In an important sense we are quite small.
Consider two young Americans walking in the sand at the edge of the Rio Grande River. Mere specks in the landscape, they are nearing Santa Elena Canyon at the far southwestern tip of Big Bend National Park. The U. S. extends for thousands of miles off to the left. The Republic of Mexico begins on the right just a quick splash across the river.
A shadow looms over the river. Out of sight, just behind the photographer, canyon walls loom 1500 feet above the couple. For two or more million years, the river has been cutting a narrow canyon through the Mesa de Anguila escarpment, which was formed by the Terlingua Fault beginning about 26 million years ago. Immense boulders containing 135 million year old fossilized marine organisms litter the canyon floor, eroded from high above.
Or consider lying at the river’s edge, staring up at the stars on a clear moonless night. Breathing. Cool sand beneath you. Wind in the reeds. Coyotes howling in the distance.

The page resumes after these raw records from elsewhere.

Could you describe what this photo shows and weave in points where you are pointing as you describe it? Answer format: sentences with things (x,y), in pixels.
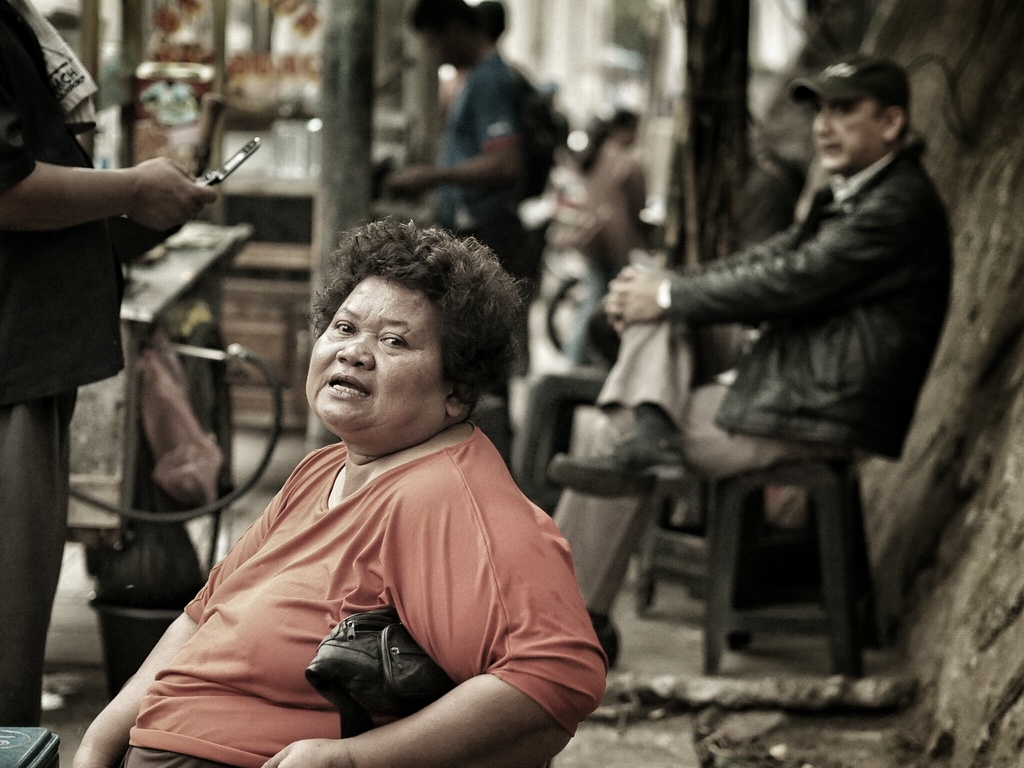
In this picture I can see a person (326,480) sitting with a bag (419,683), there is a person (653,284) sitting on the stool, there is another person (53,578) standing and holding a mobile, and in the background (502,175) there are group of people (534,230) and some other objects (981,264).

How can one not feel small?
Our individual lives pass in the blink of an eye. Autocratic rulers fall like boulders to the canyon floor. Armed clashes between nations merit but a nod. They are all but a moment, all just different manifestations of a perpetual now.

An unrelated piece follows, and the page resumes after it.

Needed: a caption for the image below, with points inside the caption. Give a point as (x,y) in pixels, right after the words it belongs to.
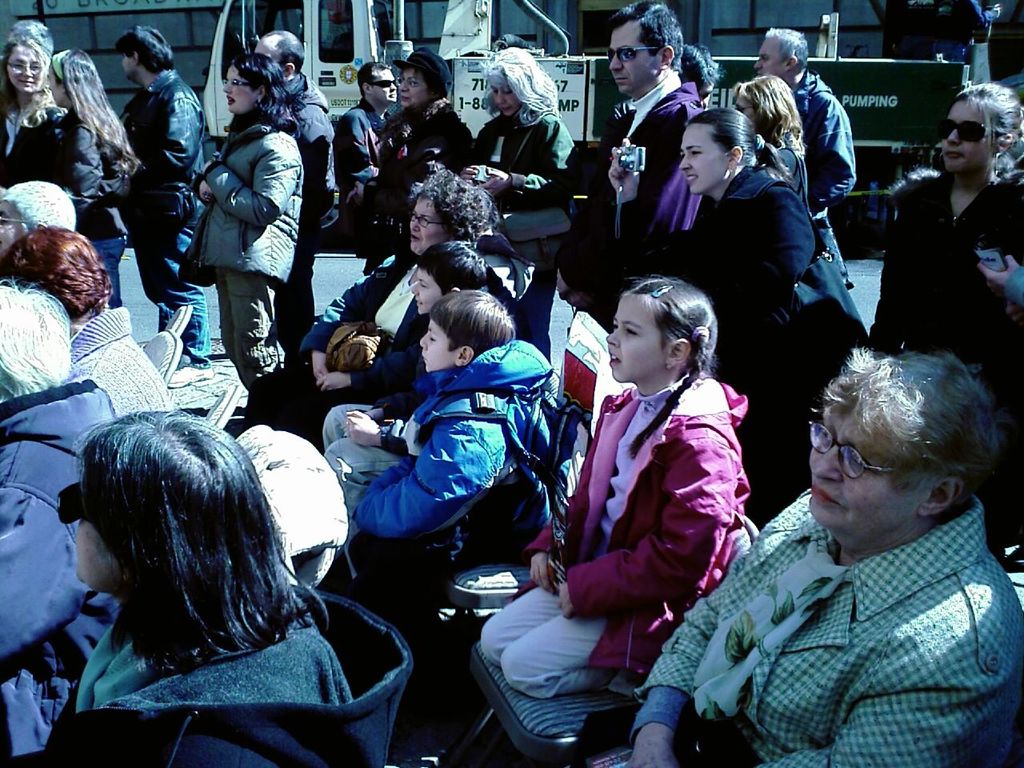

As Orhan Pamuk has one of his characters understand in the novel, My Name is Red: “Before my birth there was infinite time, and after my death, inexhaustible time. I never thought of it before. I’d been living luminously between two eternities of darkness.”

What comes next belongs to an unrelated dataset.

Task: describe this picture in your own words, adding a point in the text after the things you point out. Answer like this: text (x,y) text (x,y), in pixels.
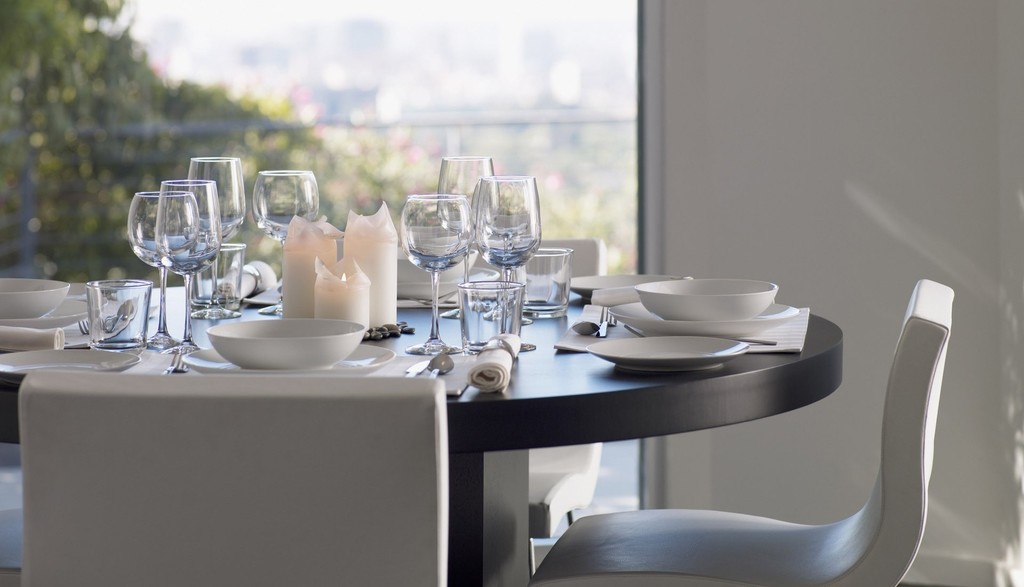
In this image we have a table (567,385) a couple of chairs (546,483). On the table (568,400) we have a couple of glasses (226,251) bowls (672,290) and few other objects (375,320) on it.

And yet, here we are. Understanding we are small, how shall we act in this luminous ever unfolding now?
On a train going north, two young people laugh. “It’s all going to come to an end,” one of them says. “Did you know there’s a big hole in the ozone over the South Pole. We’re all going to die.”
Yes, we are very small. Yes, we do face enormous challenges. Yes, we are all going to die. But this does not mean that our future has already been predetermined, and that we should strive only to maximize our short-term profit and pleasure.
No, our choices will influence how the future unfolds. Consequently we need to slow down and pay attention to what really matters: caring for oneself, caring for one another, and caring for the world. And think about how our actions can contribute to a larger whole.
Which reminds me of a story Annette Simmons tells in her 2001 book, The Story Factor:
“A man came upon a construction site where three people were working. He asked the first, ‘What are you doing?’ and the man answered, ‘I am laying bricks.’ He asked the second, ‘What are you doing?’ and the man answered, ‘I am building a wall.’ He walked up to the third man, who was humming a tune as he worked and asked, ‘What are you doing?’ and the man stood up and smiled and said, ‘I am building a cathedral.’”
No matter how small we are, our choices matter.